Los justos
Los justos KALIAYEV. —Tenía cita en la estepa con el mismo Dios, y allá iba de prisa cuando encontró a un campesino con el carro atascado. Entonces San Demetrio lo ayudó. El barro era espeso, el bache profundo. Hubo que luchar durante una hora. Y al terminar, San Demetrio corrió a la cita, pero Dios ya no estaba.
FOKA. —¿Y entonces?
KALIAYEV. —Y entonces están los que siempre llegarán tarde a la cita porque hay demasiadas carretas atascadas y demasiados hermanos que socorrer.
(Foka retrocede).
KALIAYEV. —¿Qué te pasa?
EL GUARDIÁN. —No tan alto. Y tú, viejo, date prisa.

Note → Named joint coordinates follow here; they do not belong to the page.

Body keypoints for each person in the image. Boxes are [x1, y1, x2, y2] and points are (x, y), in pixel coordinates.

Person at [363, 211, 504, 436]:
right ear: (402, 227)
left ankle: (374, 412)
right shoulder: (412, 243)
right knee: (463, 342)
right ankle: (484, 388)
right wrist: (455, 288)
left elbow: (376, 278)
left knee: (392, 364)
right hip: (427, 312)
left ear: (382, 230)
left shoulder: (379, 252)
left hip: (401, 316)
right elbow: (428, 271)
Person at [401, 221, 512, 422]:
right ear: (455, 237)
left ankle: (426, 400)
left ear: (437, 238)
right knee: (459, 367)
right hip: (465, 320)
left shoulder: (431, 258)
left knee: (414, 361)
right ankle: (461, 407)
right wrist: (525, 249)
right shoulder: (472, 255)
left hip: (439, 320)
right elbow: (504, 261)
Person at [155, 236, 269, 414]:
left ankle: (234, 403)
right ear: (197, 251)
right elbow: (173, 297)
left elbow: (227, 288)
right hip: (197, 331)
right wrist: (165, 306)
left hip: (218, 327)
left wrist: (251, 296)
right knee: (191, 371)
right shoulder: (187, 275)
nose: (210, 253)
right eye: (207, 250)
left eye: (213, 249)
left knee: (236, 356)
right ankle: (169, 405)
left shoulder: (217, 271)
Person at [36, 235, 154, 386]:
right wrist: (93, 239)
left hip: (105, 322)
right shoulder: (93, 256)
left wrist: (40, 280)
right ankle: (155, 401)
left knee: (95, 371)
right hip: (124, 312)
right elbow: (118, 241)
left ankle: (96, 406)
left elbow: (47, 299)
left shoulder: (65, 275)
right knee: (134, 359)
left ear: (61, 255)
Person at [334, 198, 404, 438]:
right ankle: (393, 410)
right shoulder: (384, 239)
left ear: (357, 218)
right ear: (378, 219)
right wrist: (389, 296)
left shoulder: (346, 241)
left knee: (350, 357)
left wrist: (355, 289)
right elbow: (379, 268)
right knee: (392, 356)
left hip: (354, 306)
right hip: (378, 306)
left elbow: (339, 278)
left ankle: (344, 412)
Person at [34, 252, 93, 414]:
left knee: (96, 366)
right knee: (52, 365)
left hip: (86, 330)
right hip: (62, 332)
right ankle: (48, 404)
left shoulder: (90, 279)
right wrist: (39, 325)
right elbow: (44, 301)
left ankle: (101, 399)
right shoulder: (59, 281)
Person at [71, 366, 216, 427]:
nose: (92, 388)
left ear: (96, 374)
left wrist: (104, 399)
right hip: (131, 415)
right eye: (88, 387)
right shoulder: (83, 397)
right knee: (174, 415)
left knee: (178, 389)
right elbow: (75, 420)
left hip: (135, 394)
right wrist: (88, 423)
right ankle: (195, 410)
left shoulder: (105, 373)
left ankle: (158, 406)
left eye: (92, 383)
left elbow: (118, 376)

FOKA. —No me fío. Todo esto no es normal. A nadie se le ocurre hacerse meter en la cárcel por historias de santos y de carretas. Y, además, hay otra cosa…
(El guardián se ríe).
KALIAYEV. —(Mirándolo). ¿Qué?
FOKA. —¿Qué les hacen a los que matan a los grandes duques?
KALIAYEV. —Los cuelgan.
FOKA. —¡Ah!
(Y se va, mientras El guardián ríe cada vez más fuerte).